▶ [WHAT TO DO]: Put each line of the rows below into a Markdown table with the columns No. and Line, skipping blank lines. Leave the pictures out.
DATA EXTRACTS section start
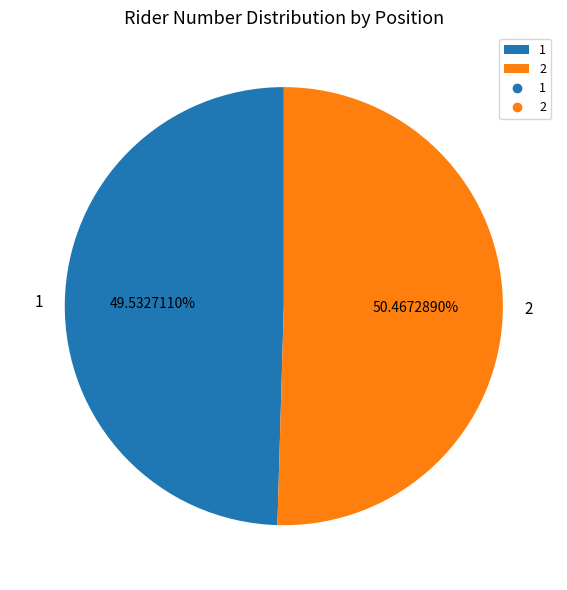

Which has a higher value, 1 or 2?

2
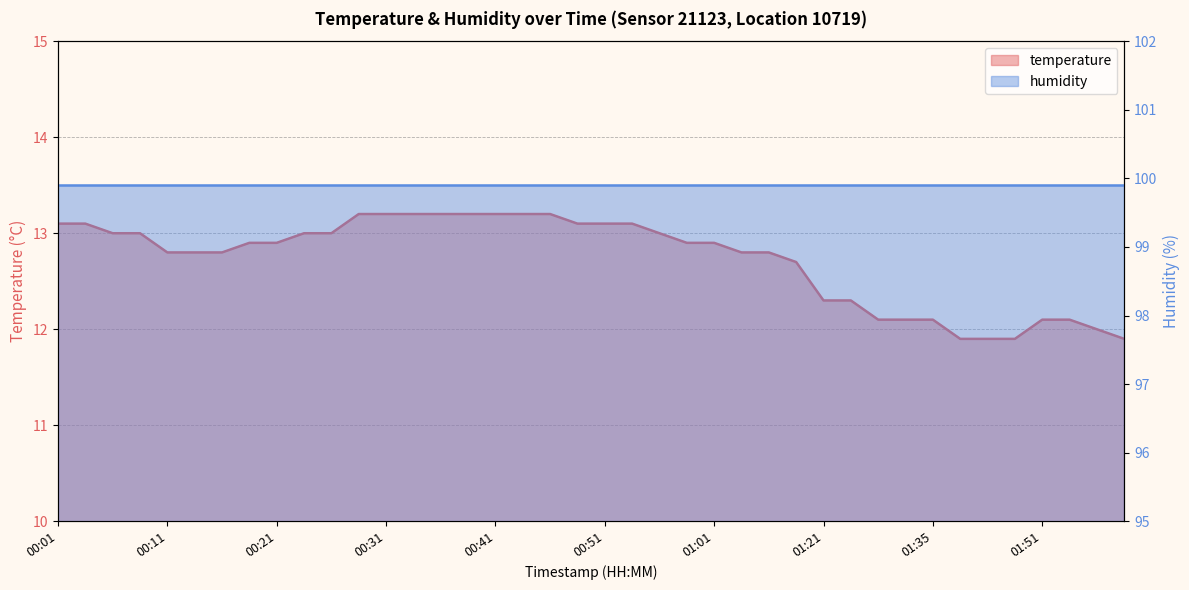

What is the label of the 21st point from the left?

00:51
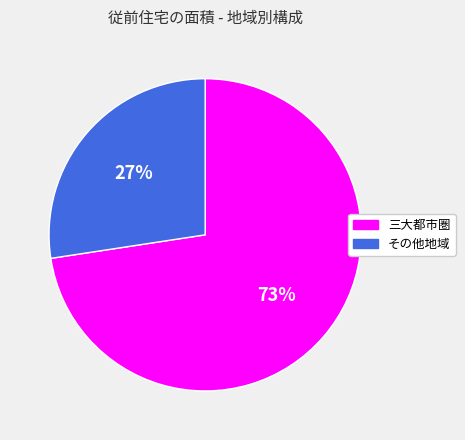

True or false: 三大都市圏 accounts for 59% of the total.

False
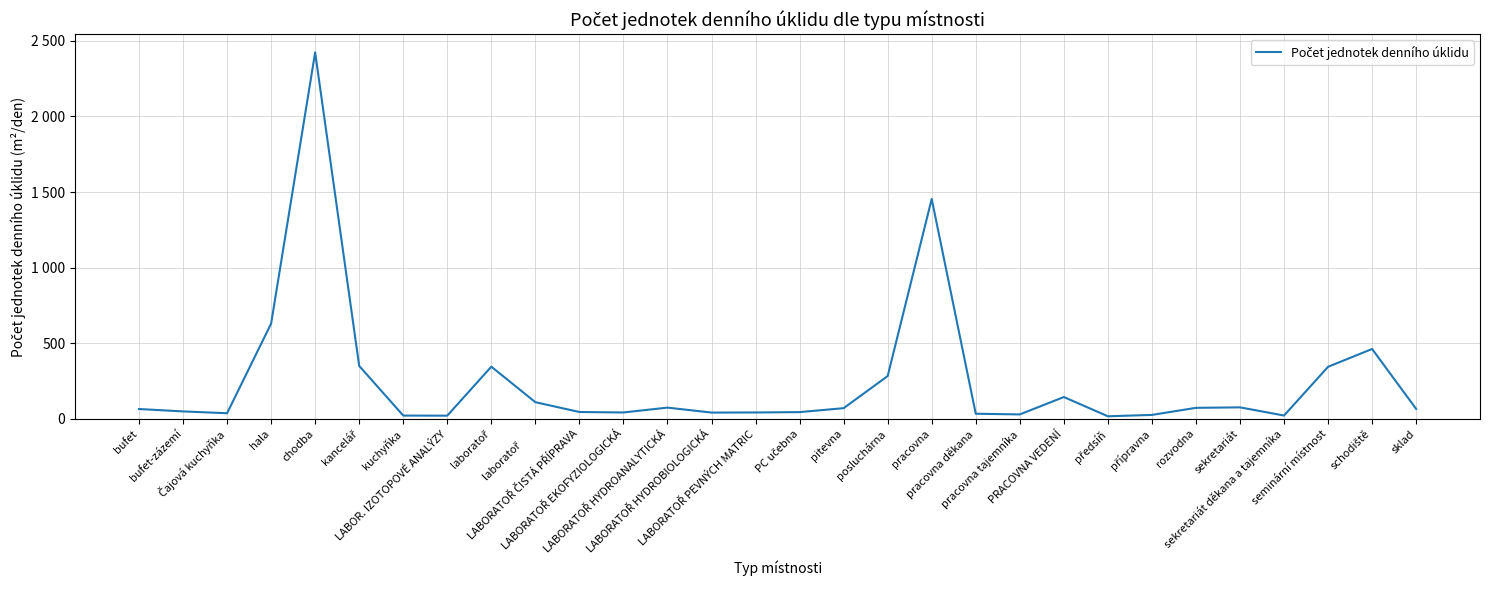

What is the sum of the values at sekretariát and pracovna děkana?

107.4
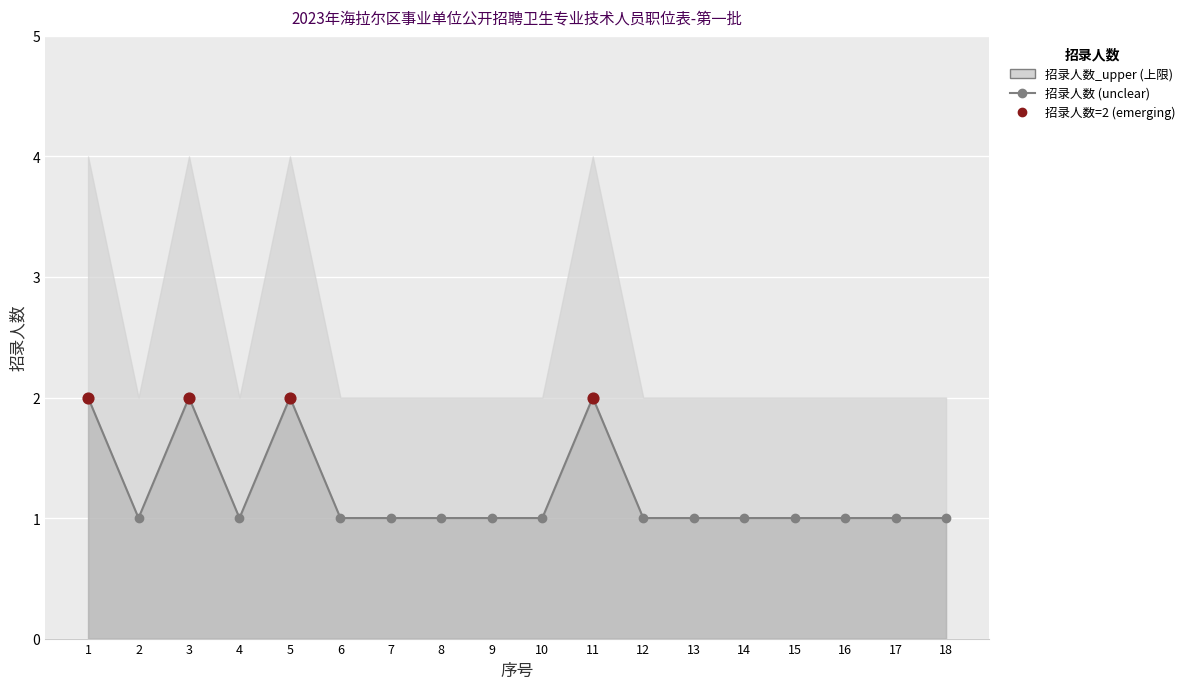

Which has a higher value, 3 or 4?

3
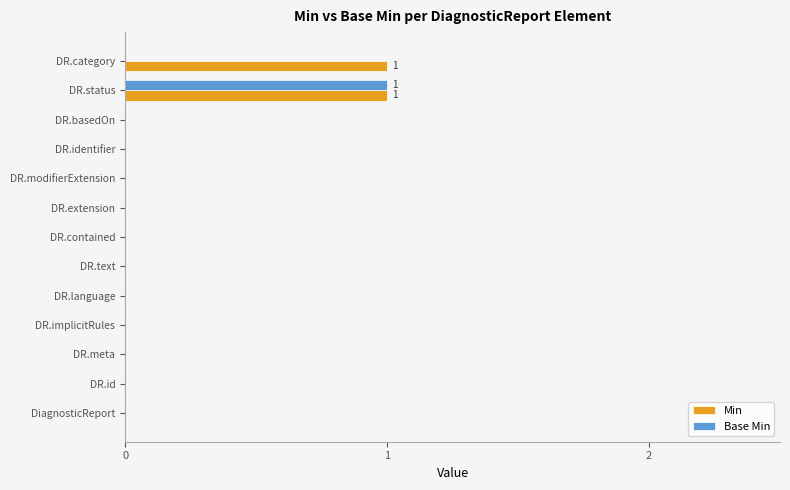

At which category is the sum across all series the highest?

DR.status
DATA EXTRACTS section end
▶ [RESPONSE AREA]:
| No. | Line |
|---|---|
| 1 | Which has a higher value, 1 or 2? |
| 2 | 2 |
| 3 | What is the label of the 21st point from the left? |
| 4 | 00:51 |
| 5 | True or false: 三大都市圏 accounts for 59% of the total. |
| 6 | False |
| 7 | What is the sum of the values at sekretariát and pracovna děkana? |
| 8 | 107.4 |
| 9 | Which has a higher value, 3 or 4? |
| 10 | 3 |
| 11 | At which category is the sum across all series the highest? |
| 12 | DR.status |